I had firewood to deal with this morning. Whole mountains of firewood that we’d cut off three massive almond trees in the field adjacent to mine, and then sawed into bits small enough to fit into my stove. Whole mountains that I had to move, bit by bit, piece by piece, across the field, over two walls, and into my garden, where it will eventually be stacked. The final leg of the journey – my task this morning – involved dismantling the mountains and flinging the wood, bit by bit and piece by piece, over the dividing wall and into the back end of my garden. I started with limbs as heavy as my heart and nerves shattered to fuck, what with all the drowning and fighting for breath, and trying to convince myself of the curative properties of physical labour. Which certainly provides a reprieve from that terrible, sticky idleness of fear, but does nothing to stop the chatter in my head. So I flung and I thought, and I flung and I analysed, and I flung and I regretted, and I flung and I ran through a thousand worst-case scenarios, and it wasn’t easy work, what with all the roaring waves of fear that kept crashing into me. And still the mountains appeared undiminished.

I don’t know how I came up with the idea, but the idea that saved me from drowning was this: each piece of wood became one of my fears, one of my insecurities, one of those desperate, terrified parts of me that make me lose my shit with people I love. With each piece that I picked up I spoke of a fear, and then I threw it away, as far away as possible, over the wall and into the distance. With each fear that I threw, another one came, and another, and another, and I spoke each one and I threw and I cried, partly with relief, and partly because, fuck: I’m scared of so many things. So many. But eventually I ran out: of steam, of mountains, of fears. I wiped my eyes with my sleeve and steadied myself against the wall; my back hurt and my arms ached, but the mountains had been moved to my garden, and all my fears had been spoken and tossed away, as far away as I could reach.

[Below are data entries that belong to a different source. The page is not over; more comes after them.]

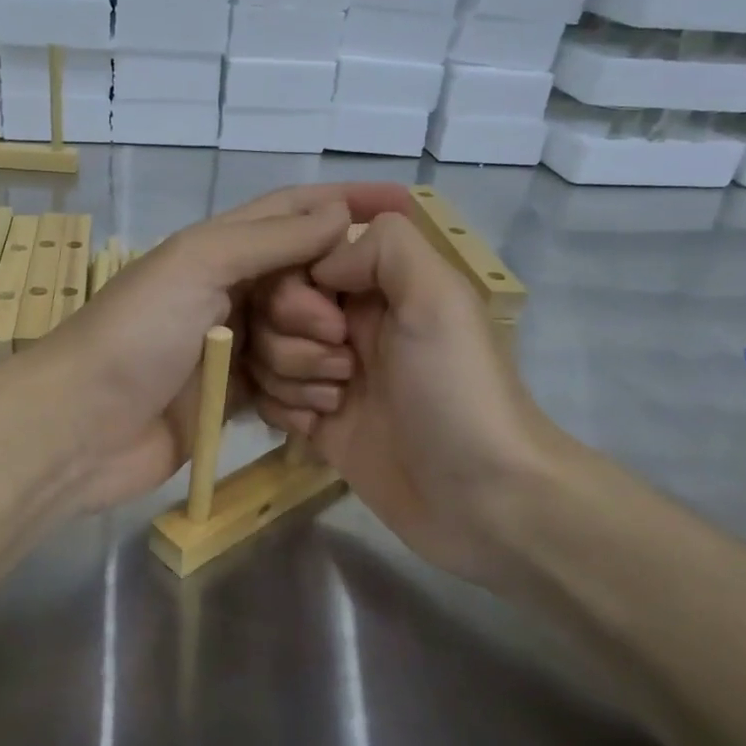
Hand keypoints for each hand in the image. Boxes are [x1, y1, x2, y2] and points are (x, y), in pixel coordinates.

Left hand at [24, 184, 414, 513]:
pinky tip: (319, 406)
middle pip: (305, 282)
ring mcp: (227, 349)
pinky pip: (281, 387)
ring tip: (330, 375)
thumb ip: (267, 239)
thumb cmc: (134, 335)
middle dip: (328, 304)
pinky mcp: (227, 399)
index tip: (408, 207)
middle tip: (341, 332)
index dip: (347, 204)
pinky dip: (299, 394)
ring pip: (299, 339)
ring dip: (315, 356)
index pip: (293, 213)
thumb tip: (336, 212)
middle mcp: (226, 293)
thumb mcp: (197, 265)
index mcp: (217, 250)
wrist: (79, 428)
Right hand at [246, 210, 572, 576]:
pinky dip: (283, 410)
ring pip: (266, 355)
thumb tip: (320, 264)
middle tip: (345, 369)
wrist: (479, 498)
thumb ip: (385, 248)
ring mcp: (331, 375)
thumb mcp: (439, 298)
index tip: (329, 323)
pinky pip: (268, 398)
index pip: (299, 264)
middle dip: (293, 341)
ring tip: (337, 403)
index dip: (296, 292)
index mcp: (378, 288)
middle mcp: (349, 325)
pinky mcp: (317, 422)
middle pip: (273, 311)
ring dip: (291, 378)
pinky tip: (317, 428)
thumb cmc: (457, 391)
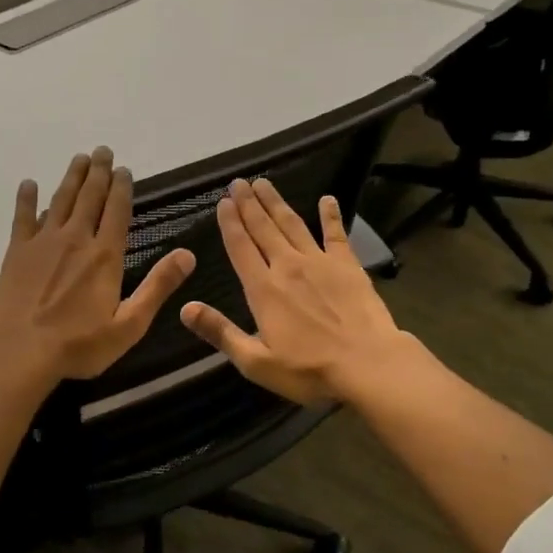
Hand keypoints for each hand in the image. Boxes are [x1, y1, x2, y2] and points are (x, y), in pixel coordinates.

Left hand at [0, 147, 195, 381]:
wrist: (20, 351)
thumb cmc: (79, 344)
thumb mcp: (129, 324)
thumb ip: (158, 287)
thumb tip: (188, 255)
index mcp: (105, 255)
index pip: (117, 211)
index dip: (122, 188)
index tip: (124, 169)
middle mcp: (76, 239)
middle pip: (89, 197)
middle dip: (98, 173)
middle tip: (102, 151)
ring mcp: (43, 242)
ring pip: (60, 200)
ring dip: (71, 178)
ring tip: (79, 159)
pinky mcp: (17, 252)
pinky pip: (23, 217)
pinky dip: (27, 199)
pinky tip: (29, 184)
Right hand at [179, 179, 417, 404]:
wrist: (368, 364)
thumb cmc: (309, 370)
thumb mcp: (256, 362)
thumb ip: (221, 333)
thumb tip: (185, 308)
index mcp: (263, 290)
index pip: (240, 248)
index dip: (230, 224)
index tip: (222, 202)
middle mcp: (287, 267)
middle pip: (263, 228)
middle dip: (248, 204)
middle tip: (238, 182)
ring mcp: (320, 262)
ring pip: (292, 224)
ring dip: (276, 203)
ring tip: (264, 183)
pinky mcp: (348, 265)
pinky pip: (336, 234)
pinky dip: (330, 215)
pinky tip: (327, 199)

This piece is not intended as literature, nor as testimony for the curative properties of physical labour. Only, perhaps, as a breath of air instead of fear, a glimpse of the most reassuring, most frightening possibility: that we all have it in us to pull ourselves out, bit by bit and piece by piece, one desperate, terrified part at a time, and to survive. And that we can move mountains if we need to, if we must. And when it comes to throwing stuff: logs are better than shit. No contest.